Data shows that 3,840 people have passed away during the month of August, compared to 3,495 in August 2019, an almost 10% increase in mortality. According to the Health Ministry, 377 coronavirus patients have died during that time period – almost 10% of all deaths recorded nationwide.
This July, 3,678 people have passed away in Israel, compared to 3,433 people in this same month last year, an increase of over 7%.
The Health Ministry recorded 232 coronavirus deaths in July, about 6.7% of all deaths that month.
So far in September, more than 350 Israelis have succumbed to COVID-19, meaning the country may face another month of excess mortality.
Since the onset of the pandemic in Israel, 1,316 coronavirus patients have lost their battle with the pathogen.

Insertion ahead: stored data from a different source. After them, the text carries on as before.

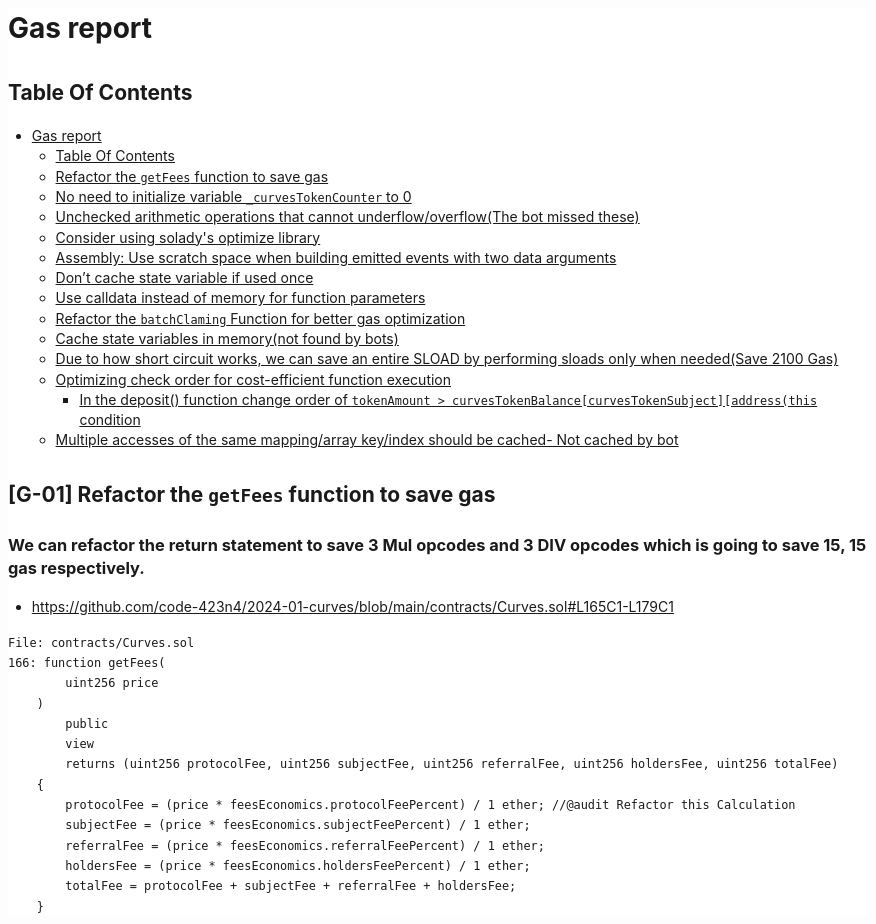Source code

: # Gas report

## Table Of Contents

- [Gas report](#gas-report)
  - [Table Of Contents](#table-of-contents)
  - [Refactor the `getFees` function to save gas](#g-01-refactor-the-getfees-function-to-save-gas)
  - [No need to initialize variable `_curvesTokenCounter` to 0](#g-02-no-need-to-initialize-variable-_curvestokencounter-to-0)
  - [Unchecked arithmetic operations that cannot underflow/overflow(The bot missed these)](#g-03-unchecked-arithmetic-operations-that-cannot-underflowoverflowthe-bot-missed-these)
  - [Consider using solady's optimize library](#g-04-consider-using-soladys-optimize-library)
  - [Assembly: Use scratch space when building emitted events with two data arguments](#g-05-assembly-use-scratch-space-when-building-emitted-events-with-two-data-arguments)
  - [Don’t cache state variable if used once](#g-06-dont-cache-state-variable-if-used-once)
  - [Use calldata instead of memory for function parameters](#g-07-use-calldata-instead-of-memory-for-function-parameters)
  - [Refactor the `batchClaming` Function for better gas optimization](#g-08-refactor-the-batchclaming-function-for-better-gas-optimization)
  - [Cache state variables in memory(not found by bots)](#g-09-cache-state-variables-in-memorynot-found-by-bots)
  - [Due to how short circuit works, we can save an entire SLOAD by performing sloads only when needed(Save 2100 Gas)](#g-10-due-to-how-short-circuit-works-we-can-save-an-entire-sload-by-performing-sloads-only-when-neededsave-2100-gas)
  - [Optimizing check order for cost-efficient function execution](#g-11-optimizing-check-order-for-cost-efficient-function-execution)
    - [In the deposit() function change order of  `tokenAmount > curvesTokenBalance[curvesTokenSubject][address(this` condition](#in-the-deposit-function-there-is-a-check-for-tokenamount--curvestokenbalancecurvestokensubjectaddressthis-which-is-state-read-and-the-second-check-involves-an-external-function-check-which-high-gas-consume-compare-to-the-state-read-so-its-recommended-that-change-the-order-of-if-condition)
  - [Multiple accesses of the same mapping/array key/index should be cached- Not cached by bot](#g-12-multiple-accesses-of-the-same-mappingarray-keyindex-should-be-cached--not-cached-by-bot)

## [G-01] Refactor the `getFees` function to save gas

### We can refactor the return statement to save 3 Mul opcodes and 3 DIV opcodes which is going to save 15, 15 gas respectively.

- https://github.com/code-423n4/2024-01-curves/blob/main/contracts/Curves.sol#L165C1-L179C1

```solidity
File: contracts/Curves.sol
166: function getFees(
        uint256 price
    )
        public
        view
        returns (uint256 protocolFee, uint256 subjectFee, uint256 referralFee, uint256 holdersFee, uint256 totalFee)
    {
        protocolFee = (price * feesEconomics.protocolFeePercent) / 1 ether; //@audit Refactor this Calculation
        subjectFee = (price * feesEconomics.subjectFeePercent) / 1 ether;
        referralFee = (price * feesEconomics.referralFeePercent) / 1 ether;
        holdersFee = (price * feesEconomics.holdersFeePercent) / 1 ether;
        totalFee = protocolFee + subjectFee + referralFee + holdersFee;
    }
```
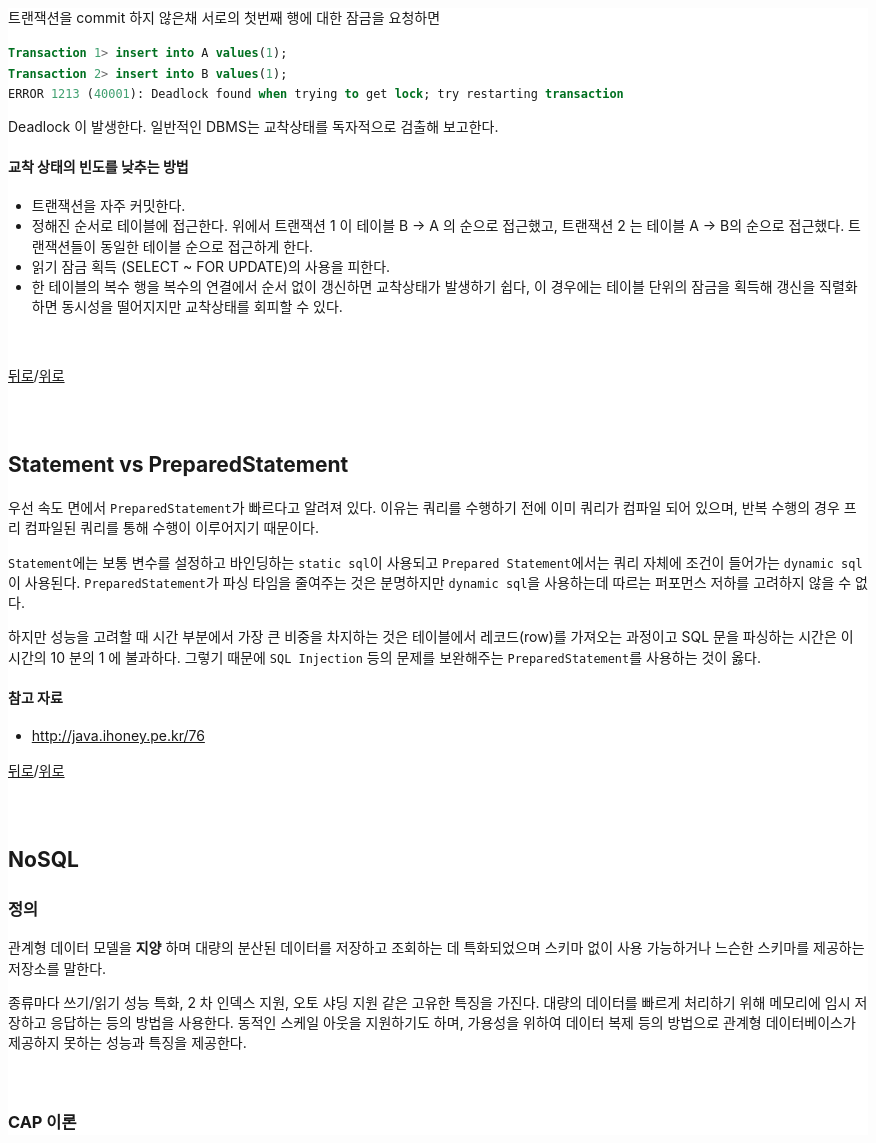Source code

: 트랜잭션을 commit 하지 않은채 서로의 첫번째 행에 대한 잠금을 요청하면


```SQL
Transaction 1> insert into A values(1);
Transaction 2> insert into B values(1);
ERROR 1213 (40001): Deadlock found when trying to get lock; try restarting transaction
```

Deadlock 이 발생한다. 일반적인 DBMS는 교착상태를 독자적으로 검출해 보고한다.

#### 교착 상태의 빈도를 낮추는 방법
* 트랜잭션을 자주 커밋한다.
* 정해진 순서로 테이블에 접근한다. 위에서 트랜잭션 1 이 테이블 B -> A 의 순으로 접근했고,
트랜잭션 2 는 테이블 A -> B의 순으로 접근했다. 트랜잭션들이 동일한 테이블 순으로 접근하게 한다.
* 읽기 잠금 획득 (SELECT ~ FOR UPDATE)의 사용을 피한다.
* 한 테이블의 복수 행을 복수의 연결에서 순서 없이 갱신하면 교착상태가 발생하기 쉽다, 이 경우에는 테이블 단위의 잠금을 획득해 갱신을 직렬화 하면 동시성을 떨어지지만 교착상태를 회피할 수 있다.
</br>

[뒤로](https://github.com/JaeYeopHan/for_beginner)/[위로](#part-1-5-database)

</br>

## Statement vs PreparedStatement

우선 속도 면에서 `PreparedStatement`가 빠르다고 알려져 있다. 이유는 쿼리를 수행하기 전에 이미 쿼리가 컴파일 되어 있으며, 반복 수행의 경우 프리 컴파일된 쿼리를 통해 수행이 이루어지기 때문이다.

`Statement`에는 보통 변수를 설정하고 바인딩하는 `static sql`이 사용되고 `Prepared Statement`에서는 쿼리 자체에 조건이 들어가는 `dynamic sql`이 사용된다. `PreparedStatement`가 파싱 타임을 줄여주는 것은 분명하지만 `dynamic sql`을 사용하는데 따르는 퍼포먼스 저하를 고려하지 않을 수 없다.

하지만 성능을 고려할 때 시간 부분에서 가장 큰 비중을 차지하는 것은 테이블에서 레코드(row)를 가져오는 과정이고 SQL 문을 파싱하는 시간은 이 시간의 10 분의 1 에 불과하다. 그렇기 때문에 `SQL Injection` 등의 문제를 보완해주는 `PreparedStatement`를 사용하는 것이 옳다.

#### 참고 자료

* http://java.ihoney.pe.kr/76

[뒤로](https://github.com/JaeYeopHan/for_beginner)/[위로](#part-1-5-database)

</br>

## NoSQL

### 정의

관계형 데이터 모델을 **지양** 하며 대량의 분산된 데이터를 저장하고 조회하는 데 특화되었으며 스키마 없이 사용 가능하거나 느슨한 스키마를 제공하는 저장소를 말한다.

종류마다 쓰기/읽기 성능 특화, 2 차 인덱스 지원, 오토 샤딩 지원 같은 고유한 특징을 가진다. 대량의 데이터를 빠르게 처리하기 위해 메모리에 임시 저장하고 응답하는 등의 방법을 사용한다. 동적인 스케일 아웃을 지원하기도 하며, 가용성을 위하여 데이터 복제 등의 방법으로 관계형 데이터베이스가 제공하지 못하는 성능과 특징을 제공한다.

</br>

### CAP 이론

According to the real-time statistics website Worldometers, Israel has 140 coronavirus deaths per one million inhabitants, placing it 51st in the world. The global average stands at 125.2 deaths per one million inhabitants.
For comparison, Belgium recorded 858 COVID-19 deaths per one million inhabitants, 661 in Spain, 649 in Brazil, 620 in the United States, 580 in Sweden, 481 in France, 293 in Iran, 237 in Switzerland and 189 in Portugal.
Countries that fared with the pandemic better than the Jewish state include Germany with 113 deaths per one million inhabitants, Denmark with 111, Ukraine with 85, Hungary with 73, Poland with 61, Greece with 34, Iceland with 29 and Japan with 12 fatalities per one million inhabitants.
Guy Zomer of The Octopus association, which aims to make government information accessible to the public praised the CBS for making the data available.
"In stark difference from various publications from the start of the coronavirus crisis that tried to argue no excess mortality was observed due to the relatively low mortality at the beginning of the year (even before coronavirus), now it is becoming more and more clear that these are not single cases, but a phenomenon that should be monitored and tackled accordingly," said Zomer.
"We must thank and show appreciation to the CBS team who understood the importance of publishing this information, and very quickly joined forces to change the manner and frequency the data is published and provide a quick, up-to-date and detailed picture of mortality in Israel."
Especially on days when it repeatedly turns out that the Health Ministry publishes incorrect information, it is very important to publish more detailed and up-to-date data and to continuously monitor the development of the crisis and the activities of the organizations and parties involved."